Two weeks ago, all our Azure production systems went down, and we received an e-mail from them saying
We’ve disabled your Azure subscription
To protect the security and privacy of your account, we perform routine audits of all Azure subscriptions. During one of these audits, we identified suspicious activity in your subscription that violates the Microsoft Acceptable Use Policy. We’ve disabled your subscription until the issue can be resolved.
If you believe this is an error, please contact Azure support.
We knew of no problem, and had received no previous warnings, so we contacted support. (We have a Standard support plan, which gets us a fairly quick response, but not necessarily a resolution.) After 11 hours (and many e-mails) everything turned on again and we received a message saying simply
You subscription is enabled.
Microsoft have not answered queries for an explanation as to what this "suspicious activity" was, nor how they resolved the situation and were able to enable our account again. They have not explained why they could provide no information about the cause of the problem for the duration of the problem.
Has anyone else experienced this?
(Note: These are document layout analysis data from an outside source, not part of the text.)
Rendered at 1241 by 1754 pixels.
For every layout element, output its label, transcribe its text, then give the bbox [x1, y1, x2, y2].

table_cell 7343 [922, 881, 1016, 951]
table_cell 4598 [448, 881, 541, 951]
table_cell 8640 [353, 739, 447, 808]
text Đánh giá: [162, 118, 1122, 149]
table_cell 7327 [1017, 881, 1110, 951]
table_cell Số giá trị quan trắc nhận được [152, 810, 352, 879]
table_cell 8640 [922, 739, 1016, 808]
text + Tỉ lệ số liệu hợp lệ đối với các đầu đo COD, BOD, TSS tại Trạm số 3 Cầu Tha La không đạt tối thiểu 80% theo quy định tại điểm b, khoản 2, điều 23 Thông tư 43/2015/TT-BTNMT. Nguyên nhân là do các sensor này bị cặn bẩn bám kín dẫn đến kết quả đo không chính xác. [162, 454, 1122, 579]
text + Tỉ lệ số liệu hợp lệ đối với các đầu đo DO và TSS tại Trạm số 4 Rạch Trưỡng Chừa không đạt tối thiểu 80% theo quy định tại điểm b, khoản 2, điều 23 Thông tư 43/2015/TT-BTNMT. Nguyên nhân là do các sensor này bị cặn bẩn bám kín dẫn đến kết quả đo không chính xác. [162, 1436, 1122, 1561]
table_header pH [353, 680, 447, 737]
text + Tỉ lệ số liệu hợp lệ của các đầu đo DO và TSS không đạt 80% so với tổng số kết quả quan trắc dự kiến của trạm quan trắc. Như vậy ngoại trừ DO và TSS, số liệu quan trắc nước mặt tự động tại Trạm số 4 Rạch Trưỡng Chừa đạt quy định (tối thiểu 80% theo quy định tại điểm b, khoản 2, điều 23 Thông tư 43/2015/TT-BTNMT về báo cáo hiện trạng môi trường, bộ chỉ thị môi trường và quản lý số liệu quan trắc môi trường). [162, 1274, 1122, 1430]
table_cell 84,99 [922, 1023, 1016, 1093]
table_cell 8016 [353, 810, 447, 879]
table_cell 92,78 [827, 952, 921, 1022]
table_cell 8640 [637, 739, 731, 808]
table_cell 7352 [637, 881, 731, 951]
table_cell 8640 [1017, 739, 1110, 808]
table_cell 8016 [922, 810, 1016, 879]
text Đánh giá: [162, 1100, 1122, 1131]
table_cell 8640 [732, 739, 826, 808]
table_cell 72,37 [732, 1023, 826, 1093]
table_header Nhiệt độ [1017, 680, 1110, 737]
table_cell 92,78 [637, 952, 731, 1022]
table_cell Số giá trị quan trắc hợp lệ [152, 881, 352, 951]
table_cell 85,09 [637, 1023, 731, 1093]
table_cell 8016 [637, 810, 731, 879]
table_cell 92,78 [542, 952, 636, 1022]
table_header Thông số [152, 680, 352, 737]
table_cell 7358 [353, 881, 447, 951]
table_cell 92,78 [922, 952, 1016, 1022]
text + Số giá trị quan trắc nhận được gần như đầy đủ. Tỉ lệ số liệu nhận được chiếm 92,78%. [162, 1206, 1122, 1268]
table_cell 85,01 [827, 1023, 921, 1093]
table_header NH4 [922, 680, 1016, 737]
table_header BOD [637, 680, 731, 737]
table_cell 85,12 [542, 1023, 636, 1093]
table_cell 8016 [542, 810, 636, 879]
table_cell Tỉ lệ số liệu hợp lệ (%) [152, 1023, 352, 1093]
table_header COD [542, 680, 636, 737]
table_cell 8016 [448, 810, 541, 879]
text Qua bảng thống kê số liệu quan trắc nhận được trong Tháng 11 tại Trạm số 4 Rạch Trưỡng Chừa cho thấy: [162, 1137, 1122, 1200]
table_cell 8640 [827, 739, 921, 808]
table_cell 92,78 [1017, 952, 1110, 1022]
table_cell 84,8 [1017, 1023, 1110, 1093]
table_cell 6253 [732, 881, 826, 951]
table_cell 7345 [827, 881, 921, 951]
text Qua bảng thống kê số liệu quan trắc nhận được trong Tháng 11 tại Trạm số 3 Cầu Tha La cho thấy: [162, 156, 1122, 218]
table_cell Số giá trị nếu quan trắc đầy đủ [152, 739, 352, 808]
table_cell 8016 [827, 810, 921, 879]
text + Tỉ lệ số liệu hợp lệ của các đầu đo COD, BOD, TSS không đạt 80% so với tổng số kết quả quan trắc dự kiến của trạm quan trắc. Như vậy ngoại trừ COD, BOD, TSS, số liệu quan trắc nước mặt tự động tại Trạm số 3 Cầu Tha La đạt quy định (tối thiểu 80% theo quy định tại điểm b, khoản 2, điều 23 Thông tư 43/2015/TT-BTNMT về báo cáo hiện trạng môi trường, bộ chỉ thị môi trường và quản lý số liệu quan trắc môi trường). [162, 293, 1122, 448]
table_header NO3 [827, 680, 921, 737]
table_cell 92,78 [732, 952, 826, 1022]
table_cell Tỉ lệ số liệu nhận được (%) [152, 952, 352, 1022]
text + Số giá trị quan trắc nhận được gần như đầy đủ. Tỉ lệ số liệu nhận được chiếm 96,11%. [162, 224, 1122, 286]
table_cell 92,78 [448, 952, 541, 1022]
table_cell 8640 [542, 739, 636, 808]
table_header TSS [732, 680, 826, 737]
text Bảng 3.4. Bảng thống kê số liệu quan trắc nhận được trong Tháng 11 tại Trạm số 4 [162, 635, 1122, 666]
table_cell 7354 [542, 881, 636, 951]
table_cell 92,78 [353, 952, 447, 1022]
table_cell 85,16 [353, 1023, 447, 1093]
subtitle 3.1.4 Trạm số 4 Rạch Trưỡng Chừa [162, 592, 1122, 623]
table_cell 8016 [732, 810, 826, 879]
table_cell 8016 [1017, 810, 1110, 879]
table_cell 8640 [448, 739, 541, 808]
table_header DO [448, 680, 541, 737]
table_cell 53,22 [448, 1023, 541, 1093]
How can we avoid it in future?
Edit
Microsoft have now responded and said
...we identified that suspicious activity was on the IP that was originally mapped to the service that was deployed on your subscription. IP was hosting a phishing page that was attributed to Azure. Hence our system tracked the subscription and tagged as Terms Of Use Violation. Hence the subscription got suspended.
Still wondering whyThey have also accepted that it took 11 hours to resolve.longer than should have. They gave us a credit for one month's use on that subscription.